His carmine stare craves to latch on something, anything. The Great Zapfish can be made in the distance, twisting itself around the Tower. After it uses it as a giant scratching post, it wanders off in the sky, patrolling the southeast, their bar's district. Eelskin Street's neighbourhood can't be made out from so far away, the old buildings can't impose on this century's skyline. The Zapfish circles back to the northwest. The Plaza's construction cranes are raised higher by the day. That skyline will change drastically, compared to the southeast's that is left in stasis. Rodi chews a nail, unimpressed that he'll be forced to compete with a new hotspot, so far away from Mimosa's. The world takes and leaves behind. It's unpreventable.

He thought himself irreplaceable, that neither Beryl or Olive would come across a partner like him again. But, in his own banal truths, he is unremarkable, as any other inkling. He's dispensable, a flash in the pan, at best.

He rubs another dried leaf between his fingers, letting its dust fall over the balcony, back into the dirt it came from.

But something shivers behind him, sooner than expected.

Olive peeks his body from the balcony curtain. "We've got a delivery in an hour. Can Eddy pick it up?" Olive asks without affect.

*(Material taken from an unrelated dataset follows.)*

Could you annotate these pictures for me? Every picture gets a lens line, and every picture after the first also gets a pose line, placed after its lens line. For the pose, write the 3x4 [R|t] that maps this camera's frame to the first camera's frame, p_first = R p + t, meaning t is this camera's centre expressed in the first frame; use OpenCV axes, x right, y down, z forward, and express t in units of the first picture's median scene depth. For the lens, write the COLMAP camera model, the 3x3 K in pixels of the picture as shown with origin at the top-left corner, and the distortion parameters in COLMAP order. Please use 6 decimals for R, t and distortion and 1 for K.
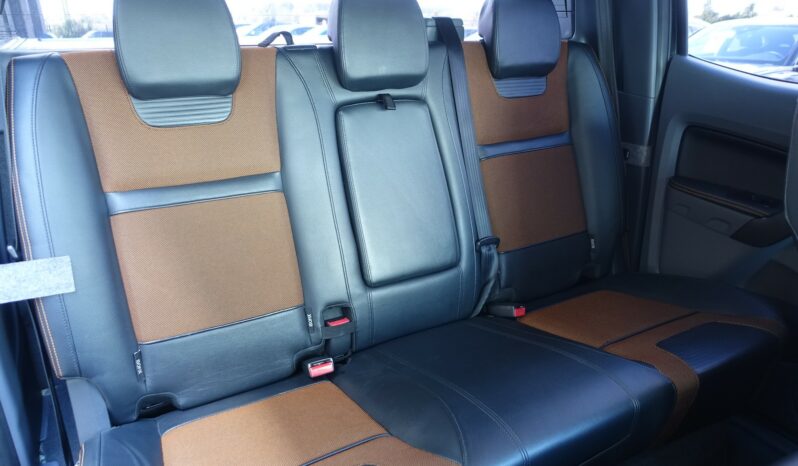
lens RADIAL K [[543.2, 0, 399.0], [0, 543.2, 233.0], [0, 0, 1]] dist [-0.000745, -0.002295]
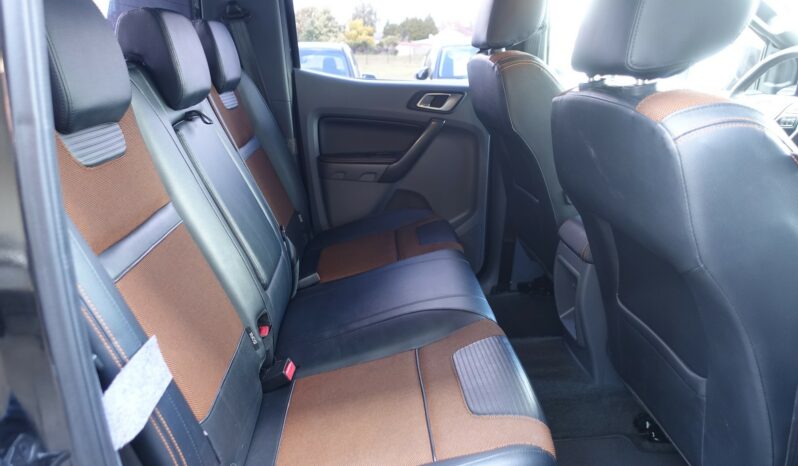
lens RADIAL K [[543.2, 0, 399.0], [0, 543.2, 233.0], [0, 0, 1]] dist [-0.000745, -0.002295]
pose [[0.430692, -0.287379, 0.855522, -0.720453], [0.339127, 0.930011, 0.141676, -0.055844], [-0.836359, 0.229112, 0.498007, 0.227857]]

It's business as usual.

"I think I told him to fuck off," Rodi says, surer on himself than it sounds.

"Ah."

A pigeon coos in a nearby tree.

"...Should I make a run for it?" Olive continues.

Rodi shakes his head. "No need. I'll cancel it." His attention gets captured by the ring of his phone in his shorts. Beryl saw the text.

Olive gets suspicious, with how unphased Rodi is. "So... Can we open Mimosa tonight as it is?"

He brings his phone slowly to his ear, looking past the Tower, towards the northern districts.

"Mimosa? No, but I'll get us an opening for Treasure instead."